[The following review was reprinted with permission from GamePro.]
Poker Night at the Inventory (available on Steam) is a lot like hanging out with old friends; after a while, you start to pick up on their unique habits amid all the chatter. Strong Bad (of Homestar Runner and Strong Bad’s Cool Game for Attractive People) always seems to bluff, so it’s never apparent when he’s got a good hand. Max (of the Sam & Max series) plays fast and loose with his chips, so it’s tough to call him on his raises. Team Fortress 2’s Heavy rarely backs out of a hand while Penny Arcade’s Tycho usually folds his cards at the first sign of trouble. But even when their playing styles start to get predictable, it’s the witty banter and idle chit-chat among this motley crew that will keep you coming back.
Like a true gentleman’s club, the titular Inventory is one classy joint. Established back in the 1920s, this Prohibition-era speakeasy functions as a safe haven for interactive entertainment: video games, gambling, and more. Of course, the main attraction is a high-stakes game of Texas Hold ‘Em, with Max, Strong Bad, the Heavy, and Tycho all taking a $10,000 stake in the tournament. While it’s not the most difficult game of poker that you’ll play, half of the fun is hearing the interactions between the characters. In fact, it’s one of the few poker games I’ve played where I was interested enough to continue watching even after getting knocked out before the final two players.
Moreover, the art design really adds to the experience, as each character looks exactly like their video game (or Internet) counterpart.
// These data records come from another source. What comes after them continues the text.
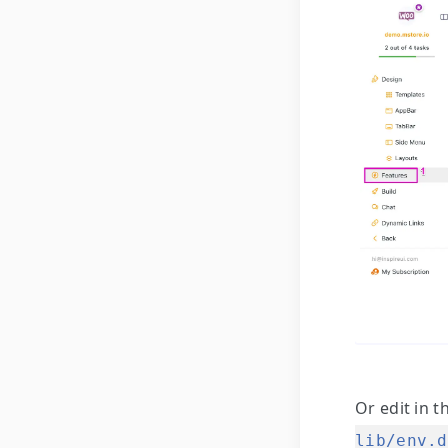
Or edit in t
lib/env.d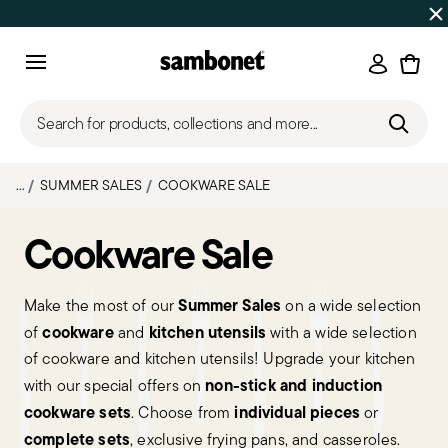
SUMMER SALES
Up to 50% off | Orders Aug 7–16 ship star
Login
Menu
Search for products, collections and more...
...
SUMMER SALES
COOKWARE SALE
Cookware Sale
Summer Sales
Make the most of our
on a wide selection
cookware
kitchen utensils
of
and
with a wide selection
of cookware and kitchen utensils! Upgrade your kitchen
non-stick and induction
with our special offers on
cookware sets
individual pieces
. Choose from
or
complete sets
, exclusive frying pans, and casseroles.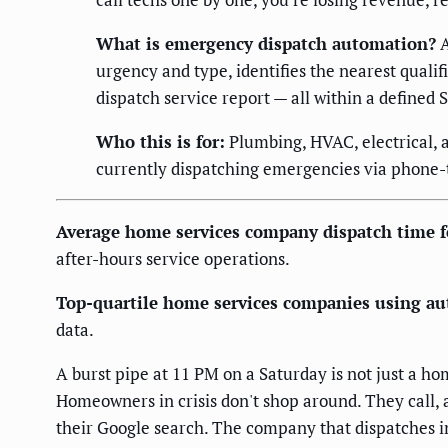
What is emergency dispatch automation?
A
urgency and type, identifies the nearest quali
dispatch service report — all within a defined
Who this is for:
Plumbing, HVAC, electrical, 
currently dispatching emergencies via phone-t
Average home services company dispatch time f
after-hours service operations.
Top-quartile home services companies using au
data.
A burst pipe at 11 PM on a Saturday is not just a 
Homeowners in crisis don't shop around. They call, 
their Google search. The company that dispatches in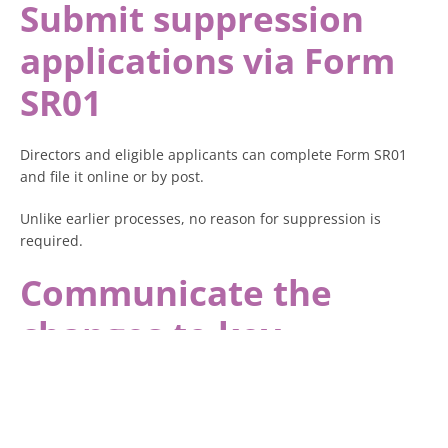
Submit suppression
applications via Form
SR01
Directors and eligible applicants can complete Form SR01
and file it online or by post.
Unlike earlier processes, no reason for suppression is
required.
Communicate the
changes to key
stakeholders
Ensure that directors, PSCs, and company members are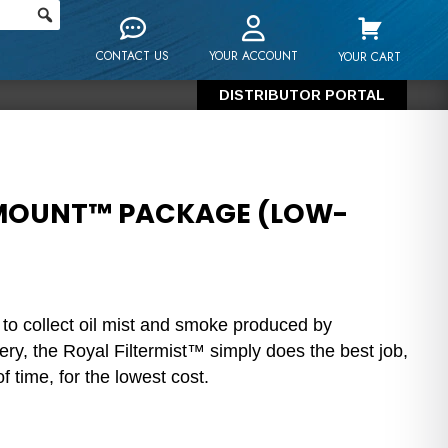
CONTACT US
YOUR ACCOUNT
YOUR CART
DISTRIBUTOR PORTAL
-MOUNT™ PACKAGE (LOW-
 to collect oil mist and smoke produced by
ry, the Royal Filtermist™ simply does the best job,
f time, for the lowest cost.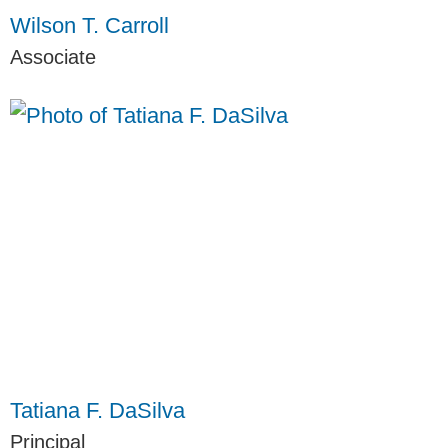
Wilson T. Carroll
Associate
Tatiana F. DaSilva
Principal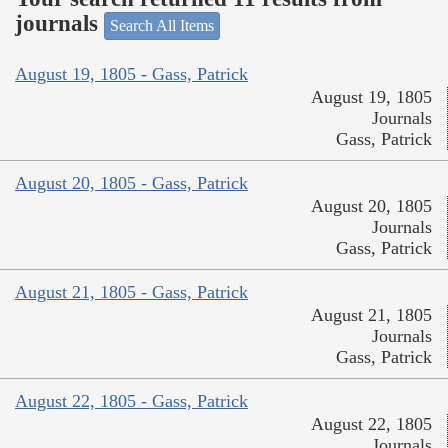
journals
Search All Items
August 19, 1805 - Gass, Patrick
August 19, 1805
Journals
Gass, Patrick
August 20, 1805 - Gass, Patrick
August 20, 1805
Journals
Gass, Patrick
August 21, 1805 - Gass, Patrick
August 21, 1805
Journals
Gass, Patrick
August 22, 1805 - Gass, Patrick
August 22, 1805
Journals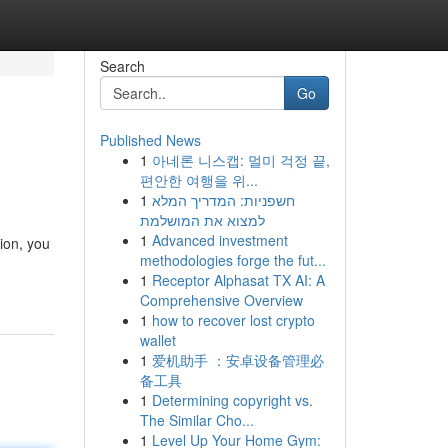
Search
Go
Published News
1
아네론 니스캡: 멀미 걱정 끝,
편안한 여행을 위...
1
חשפניות: המדריך המלא
למצוא את המושלמת
1
Advanced investment
ion, you
methodologies forge the fut...
1
Receptor Alphasat TX AI: A
Comprehensive Overview
1
how to recover lost crypto
wallet
1
爱机助手 ：安卓设备管理必
备工具
1
Determining copyright vs.
The Similar Cho...
1
Level Up Your Home Gym: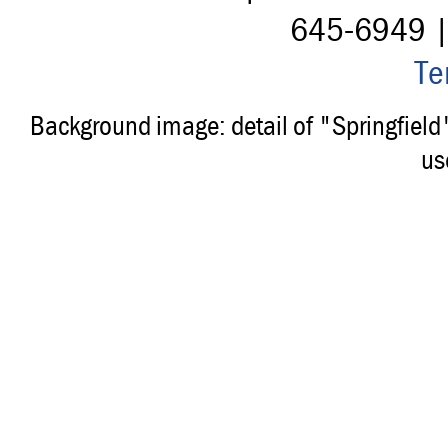
645-6949 
Te
Background image: detail of "Springfiel
us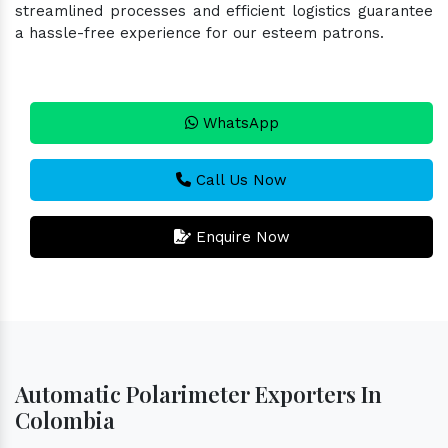
streamlined processes and efficient logistics guarantee
a hassle-free experience for our esteem patrons.
WhatsApp
Call Us Now
Enquire Now
Automatic Polarimeter Exporters In
Colombia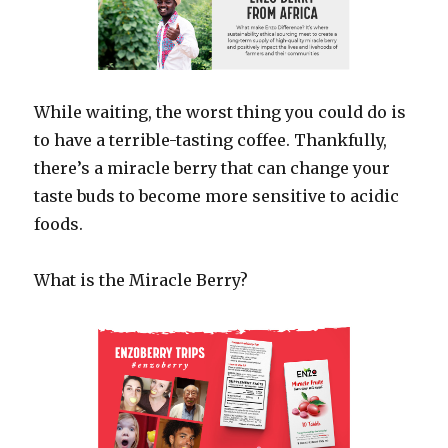
While waiting, the worst thing you could do is
to have a terrible-tasting coffee. Thankfully,
there’s a miracle berry that can change your
taste buds to become more sensitive to acidic
foods.
What is the Miracle Berry?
Max’s and the Heavy’s 3D character models look oddly natural seated next to the comparatively cartoonish Strong Bad and Tycho, creating an almost “real life meets cartoon” feel much like that of Who Framed Roger Rabbit. It’s further complemented by the natural flow of chit-chat between each player, with the voice acting adding a lot of depth and comedic timing. There’s even various themes that keep popping up the more you play, like Max’s insistence that he doesn’t really know what the numbers on the cards mean, or the Heavy’s awkwardly grim war stories that occasionally make everyone at the table flinch. Each routine’s great the first time you listen to it, and even when you start to hear the same lines over and over again, you can always use the wisely included option of lowering the game’s speech frequency.
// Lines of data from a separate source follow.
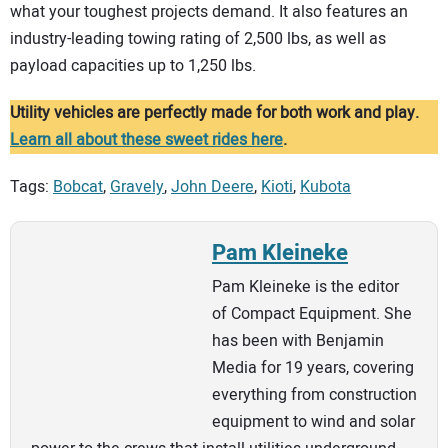
what your toughest projects demand. It also features an
industry-leading towing rating of 2,500 lbs, as well as
payload capacities up to 1,250 lbs.
Utility vehicles are perfectly made for both work and play.
Learn all about these sweet rides here
.
Tags:
Bobcat
,
Gravely
,
John Deere
,
Kioti
,
Kubota
Pam Kleineke
Pam Kleineke is the editor
of Compact Equipment. She
has been with Benjamin
Media for 19 years, covering
everything from construction
equipment to wind and solar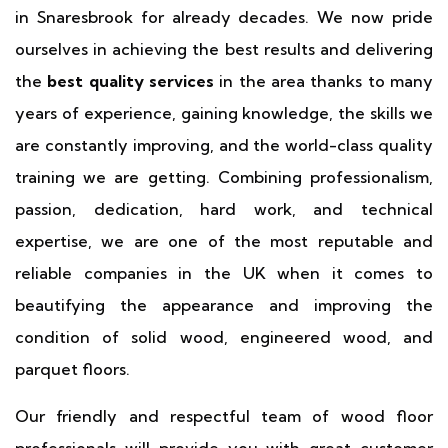
in Snaresbrook for already decades. We now pride
ourselves in achieving the best results and delivering
the
best quality services
in the area thanks to many
years of experience, gaining knowledge, the skills we
are constantly improving, and the world-class quality
training we are getting. Combining professionalism,
passion, dedication, hard work, and technical
expertise, we are one of the most reputable and
reliable companies in the UK when it comes to
beautifying the appearance and improving the
condition of solid wood, engineered wood, and
parquet floors.
Our friendly and respectful team of wood floor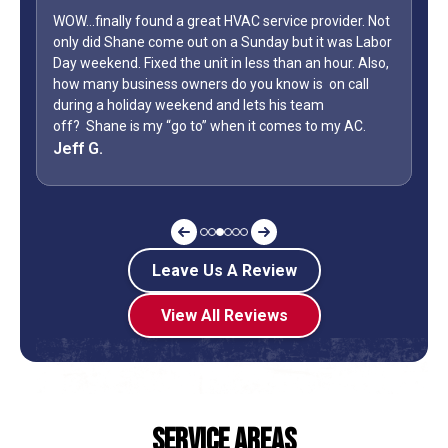
WOW...finally found a great HVAC service provider. Not
only did Shane come out on a Sunday but it was Labor
Day weekend. Fixed the unit in less than an hour. Also,
how many business owners do you know is on call
during a holiday weekend and lets his team
off? Shane is my “go to” when it comes to my AC.
Jeff G.
Leave Us A Review
View All Reviews
Service Areas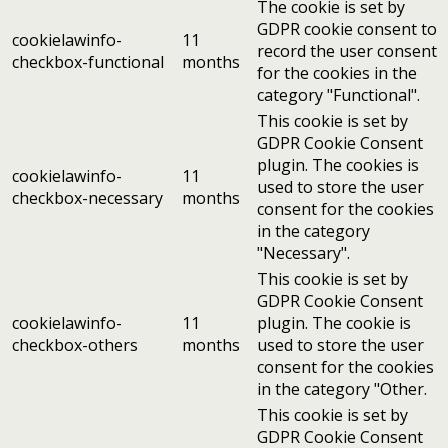
The cookie is set by
GDPR cookie consent to
cookielawinfo-
11
record the user consent
checkbox-functional
months
for the cookies in the
category "Functional".
This cookie is set by
GDPR Cookie Consent
plugin. The cookies is
cookielawinfo-
11
used to store the user
checkbox-necessary
months
consent for the cookies
in the category
"Necessary".
This cookie is set by
GDPR Cookie Consent
cookielawinfo-
11
plugin. The cookie is
checkbox-others
months
used to store the user
consent for the cookies
in the category "Other.
This cookie is set by
GDPR Cookie Consent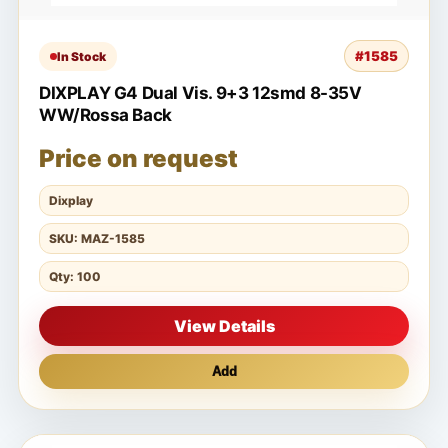
#1585
In Stock
DIXPLAY G4 Dual Vis. 9+3 12smd 8-35V
WW/Rossa Back
Price on request
Dixplay
SKU: MAZ-1585
Qty: 100
View Details
Add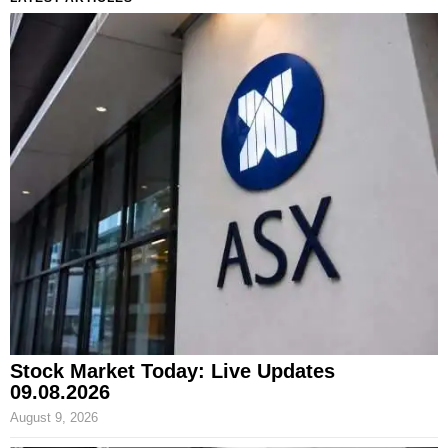
Stock Market Today: Live Updates
09.08.2026
August 9, 2026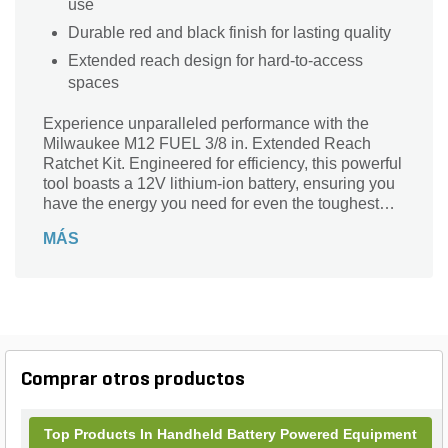
use
Durable red and black finish for lasting quality
Extended reach design for hard-to-access
spaces
Experience unparalleled performance with the
Milwaukee M12 FUEL 3/8 in. Extended Reach
Ratchet Kit. Engineered for efficiency, this powerful
tool boasts a 12V lithium-ion battery, ensuring you
have the energy you need for even the toughest
tasks. Its striking red and black finish not only looks
MÁS
professional but also signifies durability and
strength. Designed for extended reach, this ratchet
kit is perfect for accessing tight spaces while
delivering superior torque and speed. Whether
you’re a professional mechanic or a DIY
enthusiast, the Milwaukee M12 Series ratchet kit is
your ultimate companion for tackling any job with
Comprar otros productos
confidence.
Top Products In Handheld Battery Powered Equipment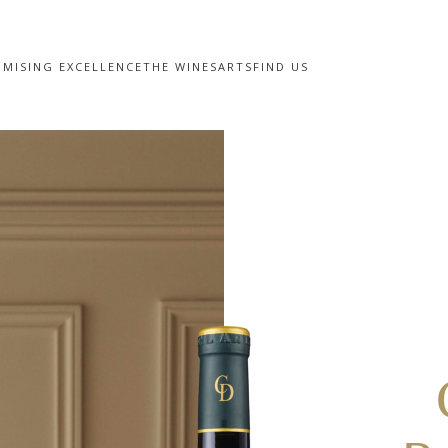
MISING EXCELLENCE
THE WINES
ARTS
FIND US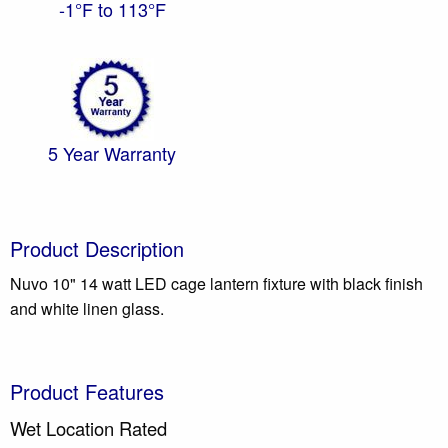
-1°F to 113°F
5 Year Warranty
Product Description
Nuvo 10" 14 watt LED cage lantern fixture with black finish
and white linen glass.
Product Features
Wet Location Rated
By far, the fluidity of the animation and speech is the game’s greatest (and most subtle) aspect, as each character engages in scripted conversations while simultaneously placing bets and checking their hands. It contributes to the overall flow better than any other single-player poker game I’ve seen, and with some expanded dialogue, I could legitimately forget that I’m playing a computer.
Still, it has more than a few odd gameplay quirks that you’ll notice every now and then. While each character can smoothly transition from one action to the next, you’ll occasionally hear someone repeat a line twice in succession due to a hiccup in scripting. Hardcore poker fans will especially take note of the way each character can sometimes unrealistically react to a “heads up” showdown, especially when it comes to hands they have no probability of winning. That, plus the total lack of online content (outside of Team Fortress 2 items), can limit the longevity of Poker Night, especially once you’re done collecting all the card decks and specialty items. If you want to get the most out of the game from a poker-playing standpoint, put the difficulty on “Hard” and limit the chatter to “Idle Chit-Chat” from the very start.
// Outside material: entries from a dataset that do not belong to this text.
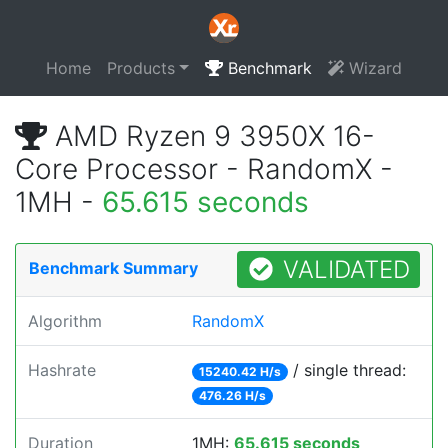
Home
Products
Benchmark
Wizard
AMD Ryzen 9 3950X 16-
Core Processor - RandomX -
1MH -
65.615 seconds
VALIDATED
Benchmark Summary
Algorithm
RandomX
Hashrate
/ single thread:
15240.42 H/s
476.26 H/s
Duration
1MH:
65.615 seconds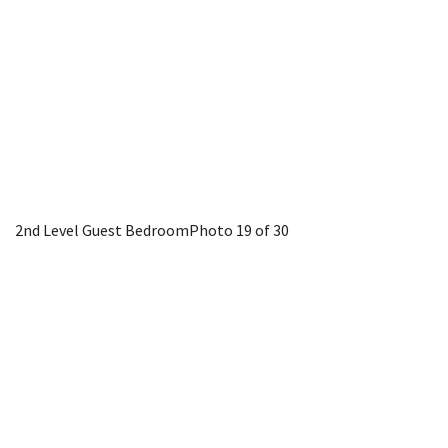
2nd Level Guest Bedroom
Photo 19 of 30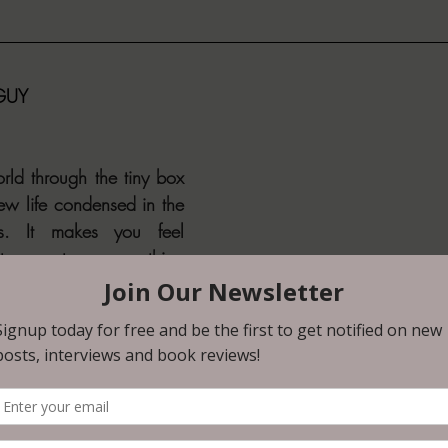
 GUY
rld through the tiny box 
ew life condensed in the 
s. It makes you feel 
o capture something 
feels like hiding. There’s 
about it."
 GUY is the sequel to 
, which was an easy 
. When I saw that there 
diately grabbed it and 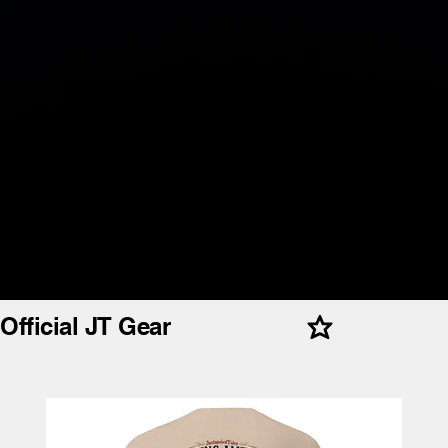
Official JT Gear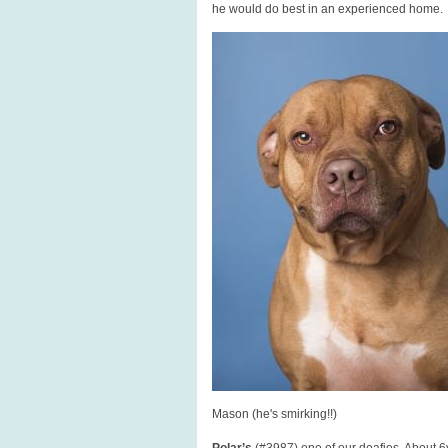
he would do best in an experienced home.
Mason (he's smirking!!)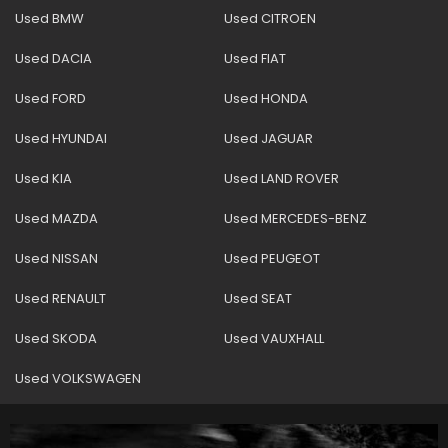
Used BMW
Used CITROEN
Used DACIA
Used FIAT
Used FORD
Used HONDA
Used HYUNDAI
Used JAGUAR
Used KIA
Used LAND ROVER
Used MAZDA
Used MERCEDES-BENZ
Used NISSAN
Used PEUGEOT
Used RENAULT
Used SEAT
Used SKODA
Used VAUXHALL
Used VOLKSWAGEN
Although you can get a more robust poker experience for free from other sites, the $5 price is well worth the atmosphere you’ll get from Poker Night at the Inventory. Sitting down with the likes of Tycho and the Heavy is something that’s unique, and the banter’s often legitimately funny. Let’s just hope that Telltale Games brings more players to the table next time, both online and offline.
[McKinley Noble is an editorial intern at Macworld and a frequent contributor to GamePro.]